Novel CRISPR screen revealed loss of genes in the interferon gamma receptor signalling pathway
A new study has highlighted that the interferon gamma receptor pathway is necessary for CAR T-cell mediated killing in solid tumours.
Researchers at Massachusetts General Hospital (MGH), US, have discovered that the interferon gamma receptor (IFNgR) signalling pathway is critical for susceptibility of glioblastoma tumours to killing by CAR T-cell immunotherapy. The same phenomenon was observed in other solid tumours. This discovery may partly explain why liquid and solid tumours respond very differently to CAR T-cell treatment. To identify the resistance pathways in solid tumours, the researchers developed a genome wide CRISPR knockout screen in glioblastoma. The research was recently published in Nature.
“With a CRISPR screen we were able to interrogate the entire genome in a pooled format in a completely unbiased manner, instead of looking for one or two genes of interest at a time,” explained first author, Dr Rebecca Larson. This allowed the researchers to see which genes are lost and determine the mechanisms of resistance that solid tumours use to evade CAR T-cell therapy. In this study, they applied selective pressure with a CAR to each barcoded cell in the screen. “We then sequenced the cells and could see which tumour cells were alive afterwards telling us which genes were knocked out.”
The researchers then applied the screen in multiple glioblastoma cell lines, including several cell lines derived from patients, they unexpectedly found that loss of genes in the interferon gamma signalling pathway rendered them resistant to CAR T-cell killing. “That means those interferon gamma-related genes are necessary for the tumour to die in the face of a CAR, something we had not known before and that we did not expect,” added Larson.
This same resistance pattern was also found in vivo in knock-out mice models.
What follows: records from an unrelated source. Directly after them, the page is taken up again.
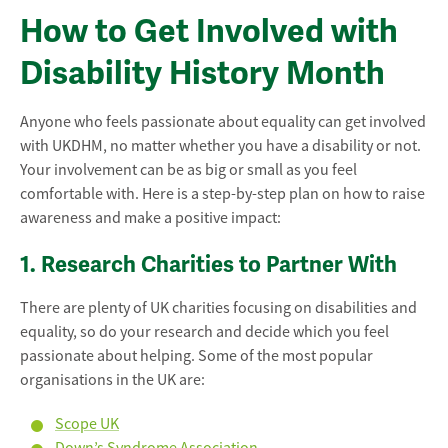
How to Get Involved with
Disability History Month
Anyone who feels passionate about equality can get involved
with UKDHM, no matter whether you have a disability or not.
Your involvement can be as big or small as you feel
comfortable with. Here is a step-by-step plan on how to raise
awareness and make a positive impact:
1. Research Charities to Partner With
There are plenty of UK charities focusing on disabilities and
equality, so do your research and decide which you feel
passionate about helping. Some of the most popular
organisations in the UK are:
Scope UK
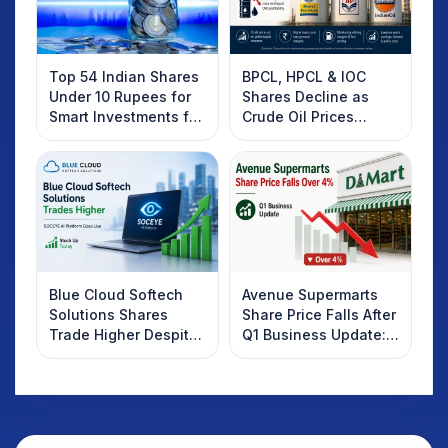
Top 54 Indian Shares
BPCL, HPCL & IOC
Under 10 Rupees for
Shares Decline as
Smart Investments for
Crude Oil Prices
2025
Rebound: What
Investors Should
Know
Blue Cloud Softech
Avenue Supermarts
Solutions Shares
Share Price Falls After
Trade Higher Despite
Q1 Business Update:
Weak Market; SOCEYE
What Investors
AI Platform Goes Live
Should Know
Further study in other solid tumour types, including pancreatic, ovarian, and lung cell lines, showed the same: resistance to CAR T-cell therapy resulted from loss of interferon gamma pathway genes.
“We found that CAR T-cells did not bind to glioblastoma cells lacking interferon gamma signalling,” Larson explained, adding that while interferon gamma does not kill the cancer directly, it makes tumour cells stickier. “That way, the CAR T-cell can bind to it better and eliminate the cancer cell.”
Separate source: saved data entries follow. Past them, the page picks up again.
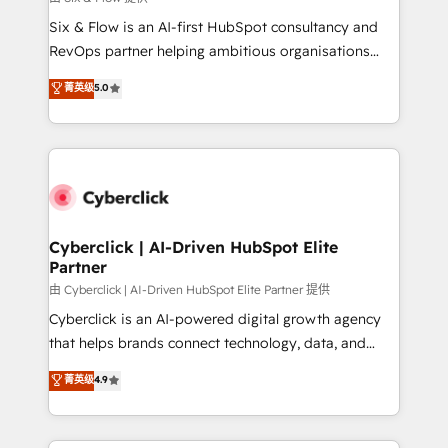
commercialization, real estate, health, education,
Six & Flow is an AI-first HubSpot consultancy and
SaaS, Software Dev & IT and consulting, make the
RevOps partner helping ambitious organisations
most out of their HubSpot experience operating in
grow with clarity, confidence, and intelligence.
菁英级
5.0
the United States, EU, UAE, Mexico and Latin
Operating across the UK, Netherlands, Ireland, and
America. From casual user to super fan: make
Canada, we’ve delivered thousands of successful
HubSpot an experience you LOVE!
HubSpot projects for mid-market and enterprise
clients worldwide, with over 10 years experience. We
combine HubSpot, data, and AI to design connected
go-to-market systems that align people, process,
and technology for predictable, scalable revenue
Cyberclick | AI-Driven HubSpot Elite
Partner
growth. Our expertise spans RevOps, CRM and data
architecture, AI enablement, and strategic marketing,
由 Cyberclick | AI-Driven HubSpot Elite Partner 提供
delivered through our proprietary FLAIR framework
Cyberclick is an AI-powered digital growth agency
for responsible AI adoption. As a HubSpot Elite
that helps brands connect technology, data, and
Partner and ISO 27001:2022 certified consultancy,
creativity to achieve measurable results. Founded in
菁英级
4.9
we blend strategy, creativity, and technology to help
Barcelona and operating across Spain, LATAM, and
organisations scale smarter and grow stronger.
the UK, we support global companies in building
smarter marketing, sales, and customer success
Conversely, the researchers observed that the interferon gamma pathway did not have a role on the sensitivity of leukaemia, lymphoma, or multiple myeloma to CAR T-cell therapy. “The fact that we can see how solid and liquid tumours are responding to CAR T-cell therapy in different ways is very informative for how we design a future therapy.”
Moving forward, this discovery gives researchers an opportunity clinically on two fronts. First, enhancing T-cell/tumour cell-binding interactions by targeting the interferon gamma pathway may yield improved responses with CAR T-cell therapy in solid tumours. Second, blocking this pathway in liquid tumours may help reduce the well-known toxicities of CAR T-cell therapies, known as cytokine release syndrome.